Furthermore, 'light thread' concepts can no way approach the performance 
of #2 state-machines: if you /know/ what the structure of your context 
is, and you can program it in a specialized state-machine way, there's 
just so many shortcuts possible that it's not even funny.

> And maybe it also solves some of the scalability worries (threads have 
> ID space and scheduling setup things that essentially go away by just 
> not doing them - which is what the fibrils simply wouldn't have).

our PID management is very fast - i've never seen it show up in 
profiles. (We could make it even more scalable if the need arises, for 
example right now we still maintain the luxory of having a globally 
increasing and tightly compressed PID/TID space.)

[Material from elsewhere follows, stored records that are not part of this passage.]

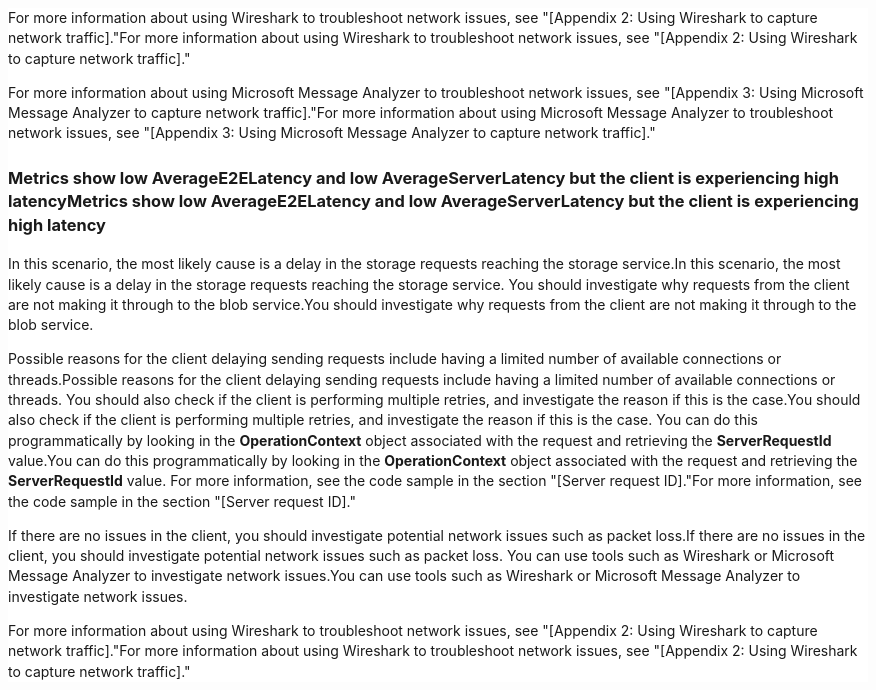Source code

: <span data-ttu-id="3d115-365">For more information about using Wireshark to troubleshoot network issues, see "[Appendix 2: Using Wireshark to capture network traffic]."</span><span class="sxs-lookup"><span data-stu-id="3d115-365">For more information about using Wireshark to troubleshoot network issues, see "[Appendix 2: Using Wireshark to capture network traffic]."</span></span>

<span data-ttu-id="3d115-366">For more information about using Microsoft Message Analyzer to troubleshoot network issues, see "[Appendix 3: Using Microsoft Message Analyzer to capture network traffic]."</span><span class="sxs-lookup"><span data-stu-id="3d115-366">For more information about using Microsoft Message Analyzer to troubleshoot network issues, see "[Appendix 3: Using Microsoft Message Analyzer to capture network traffic]."</span></span>

### <a name="metrics-show-low-AverageE2ELatency-and-low-AverageServerLatency"></a><span data-ttu-id="3d115-367">Metrics show low AverageE2ELatency and low AverageServerLatency but the client is experiencing high latency</span><span class="sxs-lookup"><span data-stu-id="3d115-367">Metrics show low AverageE2ELatency and low AverageServerLatency but the client is experiencing high latency</span></span>
<span data-ttu-id="3d115-368">In this scenario, the most likely cause is a delay in the storage requests reaching the storage service.</span><span class="sxs-lookup"><span data-stu-id="3d115-368">In this scenario, the most likely cause is a delay in the storage requests reaching the storage service.</span></span> <span data-ttu-id="3d115-369">You should investigate why requests from the client are not making it through to the blob service.</span><span class="sxs-lookup"><span data-stu-id="3d115-369">You should investigate why requests from the client are not making it through to the blob service.</span></span>

<span data-ttu-id="3d115-370">Possible reasons for the client delaying sending requests include having a limited number of available connections or threads.</span><span class="sxs-lookup"><span data-stu-id="3d115-370">Possible reasons for the client delaying sending requests include having a limited number of available connections or threads.</span></span> <span data-ttu-id="3d115-371">You should also check if the client is performing multiple retries, and investigate the reason if this is the case.</span><span class="sxs-lookup"><span data-stu-id="3d115-371">You should also check if the client is performing multiple retries, and investigate the reason if this is the case.</span></span> <span data-ttu-id="3d115-372">You can do this programmatically by looking in the **OperationContext** object associated with the request and retrieving the **ServerRequestId** value.</span><span class="sxs-lookup"><span data-stu-id="3d115-372">You can do this programmatically by looking in the **OperationContext** object associated with the request and retrieving the **ServerRequestId** value.</span></span> <span data-ttu-id="3d115-373">For more information, see the code sample in the section "[Server request ID]."</span><span class="sxs-lookup"><span data-stu-id="3d115-373">For more information, see the code sample in the section "[Server request ID]."</span></span>

<span data-ttu-id="3d115-374">If there are no issues in the client, you should investigate potential network issues such as packet loss.</span><span class="sxs-lookup"><span data-stu-id="3d115-374">If there are no issues in the client, you should investigate potential network issues such as packet loss.</span></span> <span data-ttu-id="3d115-375">You can use tools such as Wireshark or Microsoft Message Analyzer to investigate network issues.</span><span class="sxs-lookup"><span data-stu-id="3d115-375">You can use tools such as Wireshark or Microsoft Message Analyzer to investigate network issues.</span></span>

<span data-ttu-id="3d115-376">For more information about using Wireshark to troubleshoot network issues, see "[Appendix 2: Using Wireshark to capture network traffic]."</span><span class="sxs-lookup"><span data-stu-id="3d115-376">For more information about using Wireshark to troubleshoot network issues, see "[Appendix 2: Using Wireshark to capture network traffic]."</span></span>
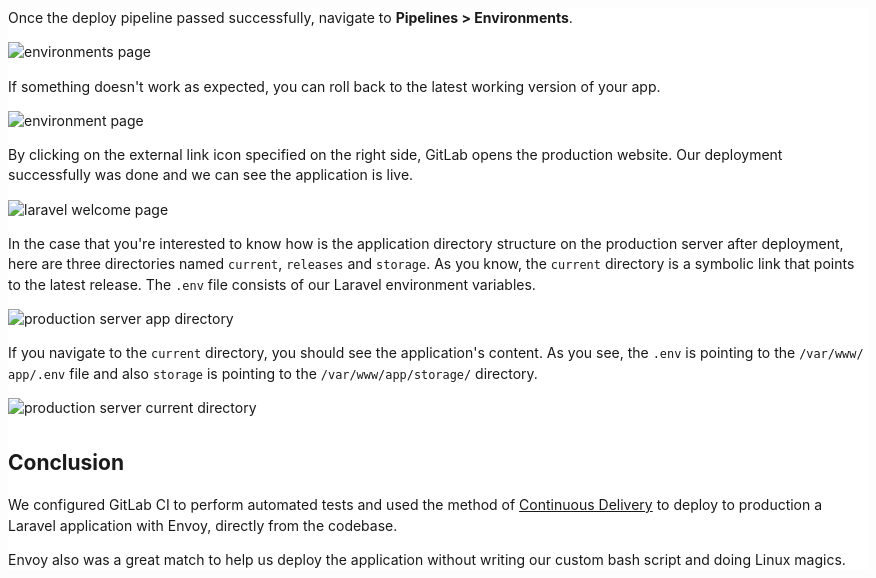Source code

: Once the deploy pipeline passed successfully, navigate to **Pipelines > Environments**.

![environments page](img/environments_page.png)

If something doesn't work as expected, you can roll back to the latest working version of your app.

![environment page](img/environment_page.png)

By clicking on the external link icon specified on the right side, GitLab opens the production website.
Our deployment successfully was done and we can see the application is live.

![laravel welcome page](img/laravel_welcome_page.png)

In the case that you're interested to know how is the application directory structure on the production server after deployment, here are three directories named `current`, `releases` and `storage`.
As you know, the `current` directory is a symbolic link that points to the latest release.
The `.env` file consists of our Laravel environment variables.

![production server app directory](img/production_server_app_directory.png)

If you navigate to the `current` directory, you should see the application's content.
As you see, the `.env` is pointing to the `/var/www/app/.env` file and also `storage` is pointing to the `/var/www/app/storage/` directory.

![production server current directory](img/production_server_current_directory.png)

## Conclusion

We configured GitLab CI to perform automated tests and used the method of [Continuous Delivery](https://continuousdelivery.com/) to deploy to production a Laravel application with Envoy, directly from the codebase.

Envoy also was a great match to help us deploy the application without writing our custom bash script and doing Linux magics.

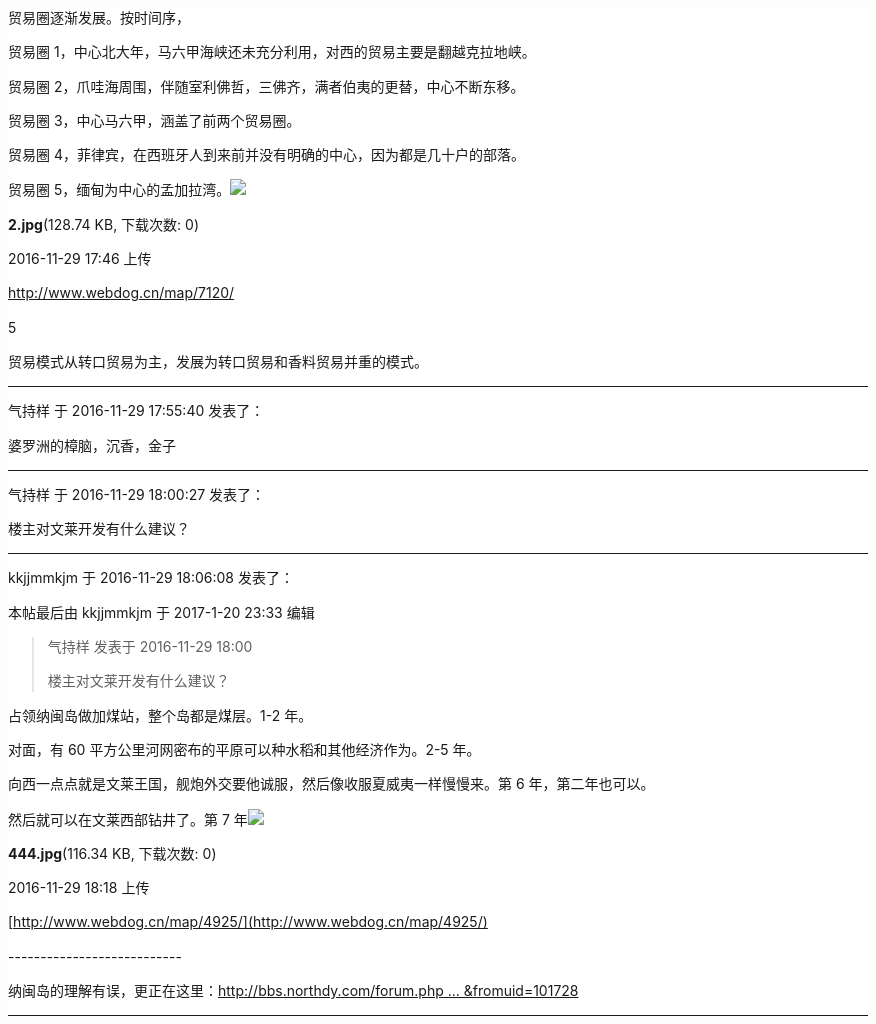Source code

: 贸易圈逐渐发展。按时间序，

贸易圈 1，中心北大年，马六甲海峡还未充分利用，对西的贸易主要是翻越克拉地峡。

贸易圈 2，爪哇海周围，伴随室利佛哲，三佛齐，满者伯夷的更替，中心不断东移。

贸易圈 3，中心马六甲，涵盖了前两个贸易圈。

贸易圈 4，菲律宾，在西班牙人到来前并没有明确的中心，因为都是几十户的部落。

贸易圈 5，缅甸为中心的孟加拉湾。![](/9025/174626xyzlbyqtjnsjq8jj.jpg)

**2.jpg**(128.74 KB, 下载次数: 0)

2016-11-29 17:46 上传

http://www.webdog.cn/map/7120/

5

贸易模式从转口贸易为主，发展为转口贸易和香料贸易并重的模式。

---

气持样 于 2016-11-29 17:55:40 发表了：

婆罗洲的樟脑，沉香，金子

---

气持样 于 2016-11-29 18:00:27 发表了：

楼主对文莱开发有什么建议？

---

kkjjmmkjm 于 2016-11-29 18:06:08 发表了：

本帖最后由 kkjjmmkjm 于 2017-1-20 23:33 编辑

> 气持样 发表于 2016-11-29 18:00
>
> 楼主对文莱开发有什么建议？

占领纳闽岛做加煤站，整个岛都是煤层。1-2 年。

对面，有 60 平方公里河网密布的平原可以种水稻和其他经济作为。2-5 年。

向西一点点就是文莱王国，舰炮外交要他诚服，然后像收服夏威夷一样慢慢来。第 6 年，第二年也可以。

然后就可以在文莱西部钻井了。第 7 年![](/9025/181818wqmb4adqedckskmz.jpg)

**444.jpg**(116.34 KB, 下载次数: 0)

2016-11-29 18:18 上传

[http://www.webdog.cn/map/4925/](http://www.webdog.cn/map/4925/)

\-\-\-------------------------

纳闽岛的理解有误，更正在这里：[http://bbs.northdy.com/forum.php ... &fromuid=101728](http://bbs.northdy.com/forum.php?mod=redirect&goto=findpost&ptid=675376&pid=9438155&fromuid=101728)

---
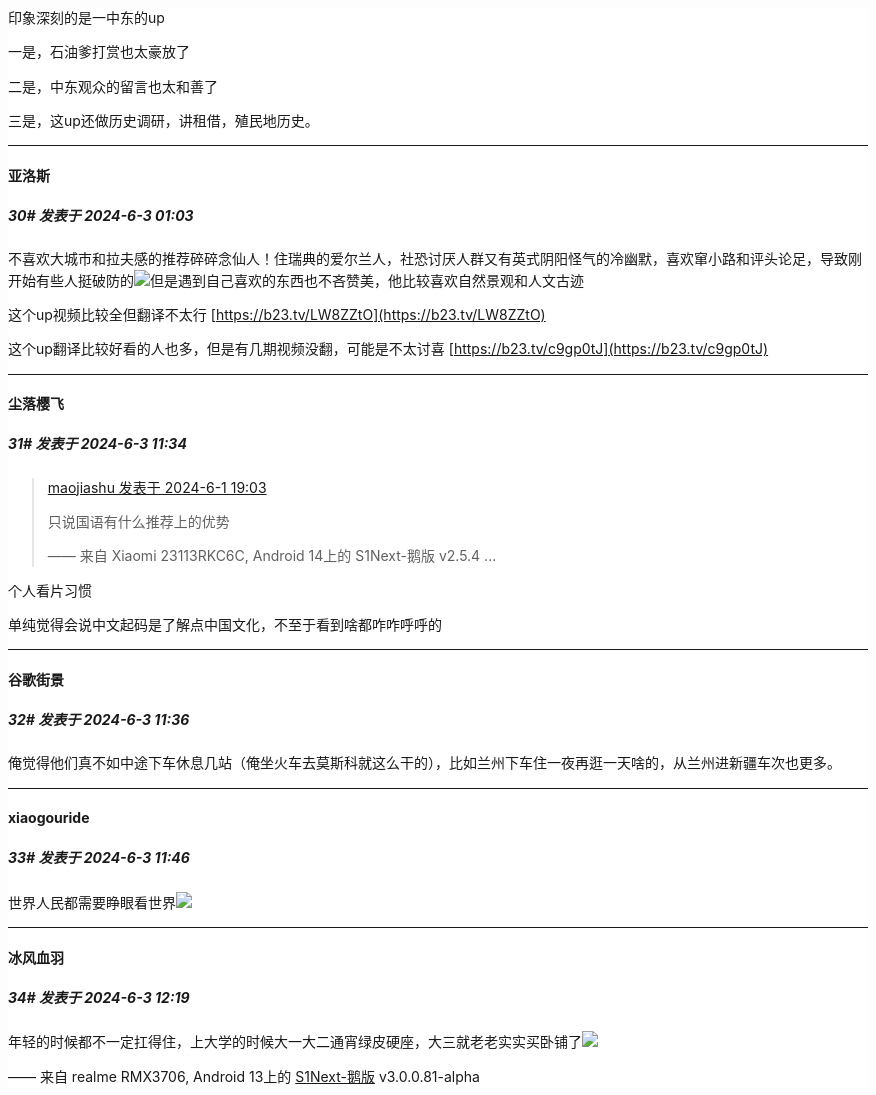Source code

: 印象深刻的是一中东的up

一是，石油爹打赏也太豪放了

二是，中东观众的留言也太和善了

三是，这up还做历史调研，讲租借，殖民地历史。

*****

####  亚洛斯  
##### 30#       发表于 2024-6-3 01:03

不喜欢大城市和拉夫感的推荐碎碎念仙人！住瑞典的爱尔兰人，社恐讨厌人群又有英式阴阳怪气的冷幽默，喜欢窜小路和评头论足，导致刚开始有些人挺破防的<img src="https://static.saraba1st.com/image/smiley/face2017/068.png" referrerpolicy="no-referrer">但是遇到自己喜欢的东西也不吝赞美，他比较喜欢自然景观和人文古迹

这个up视频比较全但翻译不太行 [https://b23.tv/LW8ZZtO](https://b23.tv/LW8ZZtO)

这个up翻译比较好看的人也多，但是有几期视频没翻，可能是不太讨喜 [https://b23.tv/c9gp0tJ](https://b23.tv/c9gp0tJ)

*****

####  尘落樱飞  
##### 31#       发表于 2024-6-3 11:34

<blockquote><a href="httphttps://bbs.saraba1st.com/2b/forum.php?mod=redirect&amp;goto=findpost&amp;pid=65080049&amp;ptid=2185754" target="_blank">maojiashu 发表于 2024-6-1 19:03</a>

只说国语有什么推荐上的优势

—— 来自 Xiaomi 23113RKC6C, Android 14上的 S1Next-鹅版 v2.5.4 ...</blockquote>
个人看片习惯

单纯觉得会说中文起码是了解点中国文化，不至于看到啥都咋咋呼呼的

*****

####  谷歌街景  
##### 32#       发表于 2024-6-3 11:36

俺觉得他们真不如中途下车休息几站（俺坐火车去莫斯科就这么干的），比如兰州下车住一夜再逛一天啥的，从兰州进新疆车次也更多。

*****

####  xiaogouride  
##### 33#       发表于 2024-6-3 11:46

世界人民都需要睁眼看世界<img src="https://static.saraba1st.com/image/smiley/face2017/067.png" referrerpolicy="no-referrer">

*****

####  冰风血羽  
##### 34#       发表于 2024-6-3 12:19

年轻的时候都不一定扛得住，上大学的时候大一大二通宵绿皮硬座，大三就老老实实买卧铺了<img src="https://static.saraba1st.com/image/smiley/face2017/068.png" referrerpolicy="no-referrer">

—— 来自 realme RMX3706, Android 13上的 [S1Next-鹅版](https://github.com/ykrank/S1-Next/releases) v3.0.0.81-alpha
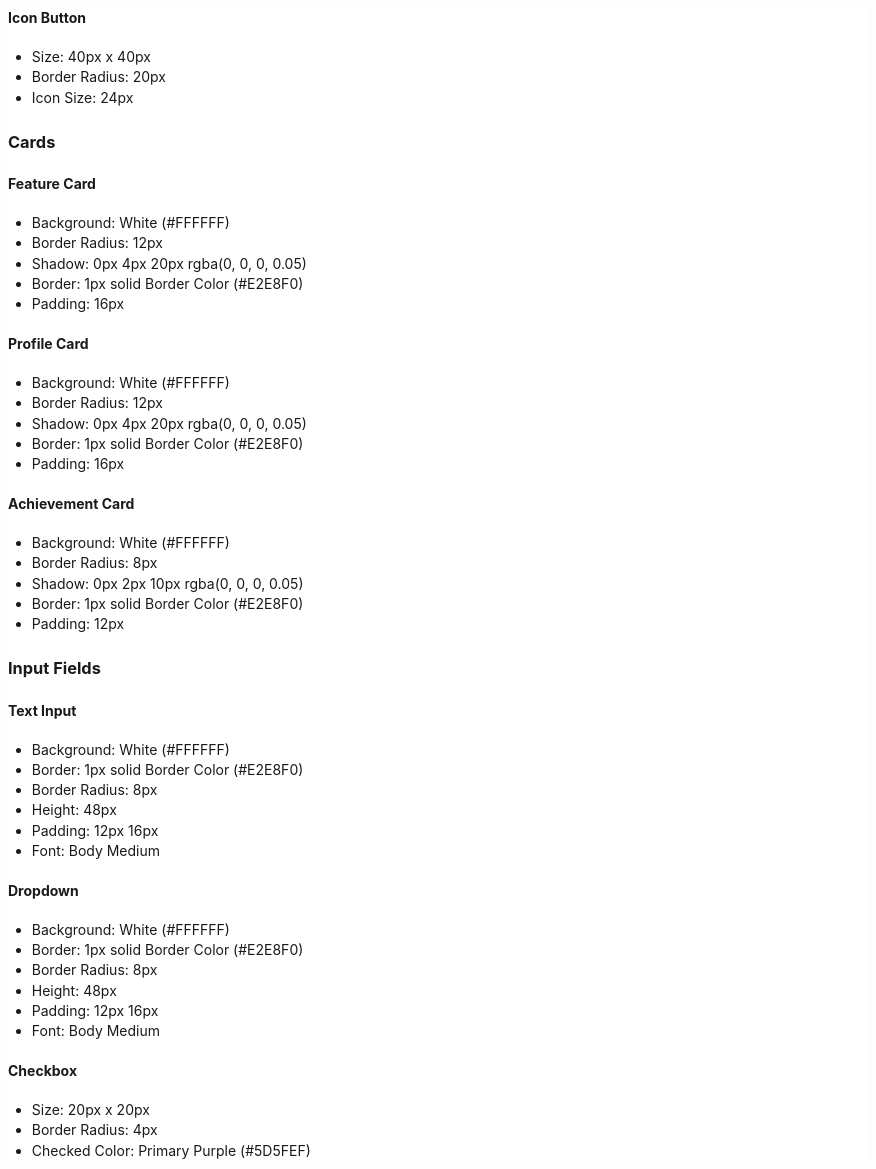 #### Icon Button
- Size: 40px x 40px
- Border Radius: 20px
- Icon Size: 24px

### Cards

#### Feature Card
- Background: White (#FFFFFF)
- Border Radius: 12px
- Shadow: 0px 4px 20px rgba(0, 0, 0, 0.05)
- Border: 1px solid Border Color (#E2E8F0)
- Padding: 16px

#### Profile Card
- Background: White (#FFFFFF)
- Border Radius: 12px
- Shadow: 0px 4px 20px rgba(0, 0, 0, 0.05)
- Border: 1px solid Border Color (#E2E8F0)
- Padding: 16px

#### Achievement Card
- Background: White (#FFFFFF)
- Border Radius: 8px
- Shadow: 0px 2px 10px rgba(0, 0, 0, 0.05)
- Border: 1px solid Border Color (#E2E8F0)
- Padding: 12px

### Input Fields

#### Text Input
- Background: White (#FFFFFF)
- Border: 1px solid Border Color (#E2E8F0)
- Border Radius: 8px
- Height: 48px
- Padding: 12px 16px
- Font: Body Medium

#### Dropdown
- Background: White (#FFFFFF)
- Border: 1px solid Border Color (#E2E8F0)
- Border Radius: 8px
- Height: 48px
- Padding: 12px 16px
- Font: Body Medium

#### Checkbox
- Size: 20px x 20px
- Border Radius: 4px
- Checked Color: Primary Purple (#5D5FEF)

until a few days ago we even had a /global lock/ in the thread/task 
creation and destruction hotpath since 2.5.43 (when oprofile support was 
added, more than 4 years ago, the oprofile exit notifier lock) and 
nobody really noticed or cared!

so i believe there are only two directions that make sense in the long 
run:

1) improve our basic #1 design gradually. If something is a bottleneck,
   if the scheduler has grown too fat, cut some slack. If micro-threads 
   or fibrils offer anything nice for our basic thread model: integrate 
   it into the kernel. (Dont worry about having the enter the kernel for 
   that, we /want/ that isolation! Resource control /needs/ a secure and 
   trustable context. Good debuggability /needs/ a secure and trustable 
   context. Hardware makers will make damn sure that such hardware-based 
   isolation is fast as lightning. SYSENTER will continue to be very 
   fast.) In any case, unless someone can answer the issues i raised 
   above, please dont mess with the basic 1:1 task model we have. It's 
   really what we want to have.

2) enable crazy people to do IO in the #2 way. For this i think the most 
   programmable interface is KAIO - because the 'context' /only/ 
   involves the IO entity itself, which is simple enough for our brain
   to wrap itself around. (and the hardware itself has the concept of
   'in flight IO' anyway, so people are forced to learn about it and to
   deal with it anyway, even in the synchronous IO model. So there's
   quite some mindshare to build upon.) This also happens to realize
   /most/ of the performance advantages that a state-machine like Tux
   tends to have. (In that sense i dont see epoll to be conceptually
   different from KAIO, although internally within the kernel it's quite
   a bit different.)

now, KAIO 'behind the hood' (within the kernel) is like /very/ hard to 
program in a fully state-driven manner - but we are crazy folks who 
/might/ be able to pull it off. Initially we should just simulate the 
really hard bits via a pool of in-kernel synchronous threads. Some IO 
disciplines are already state-driven internally (networking most 
notably, but also timers), so there KAIO can be implemented 'natively'.

And it will be /faster/ than micro-threads based AIO!

but frankly, KAIO is the most i can see a normal, sane human programmer 
to be able to deal with. Any more exposure to state-machines will just 
drive them crazy, and they'll lynch us (or more realistically: ignore 
us) if we try anything more. And with KAIO they still have the /option/ 
to make all their user-space functionality state-driven. Also, abstract, 
fully managed programming environments like Java can hide KAIO 
complexities by implementing their synchronous primitives using KAIO.